◆ SOURCE DOCUMENT ◆
Don’t Count Out One Last Run by Patriots
By Mark Maske
The Washington Post
The threats to the New England Patriots’ dynasty usually have been more provocative than mundane. They have tended to be titillating rather than ordinary.
There were the scandals, from Spygate to Deflategate. There was last year’s talk of a rift between quarterback Tom Brady and coach Bill Belichick, which drew Brady’s trainer Alex Guerrero into the palace intrigue and produced speculation that last season would be the final go-round together for Brady, Belichick and owner Robert Kraft.
This time, it’s different. The cracks in the dynasty again are evident. It is clear, once more, that the end is near, although just how near remains up for debate. But as this season draws to a close, there is nothing controversial or even all that engrossing about what is now jeopardizing the Patriots’ remarkable run of success. They are, perhaps, finally succumbing to the passage of time and the cyclical nature of the NFL.
Brady is 41. Belichick is 66. They can’t dominate forever, no matter how great they are, regardless of how ruthlessly competitive they remain. They have kept the Patriots on top of the sport far, far longer than even should be imaginable in a league that is all about regression to the mean and competitive balance. New stars come along, such as Patrick Mahomes in Kansas City and Deshaun Watson in Houston. Old stars, such as Philip Rivers in L.A., tend to get their turn on the biggest stage if they wait long enough.
That is the predicament faced by Brady, Belichick and the Patriots, who suddenly appear old and weary at a point in the season when they usually are readying to play their best football. The Patriots are on a two-game losing streak and have fallen, at least temporarily, to the No. 3 seed in the AFC playoff race while a crowded field of top contenders -- the Chiefs, Chargers, Texans and Pittsburgh Steelers among them -- sees an unusually promising opportunity to keep the Patriots from reaching yet another Super Bowl.
“We’re just obviously not playing well enough to win,” Brady said after the Patriots’ defeat this past Sunday at Pittsburgh. “It can come in a lot of different ways, turnovers and just missed opportunities. I think that’s what it comes down to, too many plays where we got opportunities to do stuff with it and we don’t. It’s football. I wish the outcomes were different, obviously, this week, last week. But we just have to get back to work.”
Brady was the league MVP at age 40. He remains a Pro Bowler at 41, receiving that honor Tuesday amid a season in which he has 24 touchdown passes, nine interceptions and a passer rating of 97.6. So is it even fair to say that there are signs of slippage from the greatest quarterback the sport has ever seen? Those who assess players for a living are reluctant to declare that, even when speaking on the condition of anonymity.

Collected data
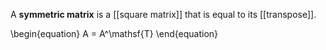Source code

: A **symmetric matrix** is a [[square matrix]] that is equal to its [[transpose]].

\begin{equation}
A = A^\mathsf{T}
\end{equation}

◆ PROMPT ◆
Can you repeat the Patriots article starting with "This time, it’s" and going on through "of the NFL.", switching "engrossing" to "captivating"?

◆ SOLUTION BELOW ◆
This time, it’s different. The cracks in the dynasty again are evident. It is clear, once more, that the end is near, although just how near remains up for debate. But as this season draws to a close, there is nothing controversial or even all that captivating about what is now jeopardizing the Patriots’ remarkable run of success. They are, perhaps, finally succumbing to the passage of time and the cyclical nature of the NFL.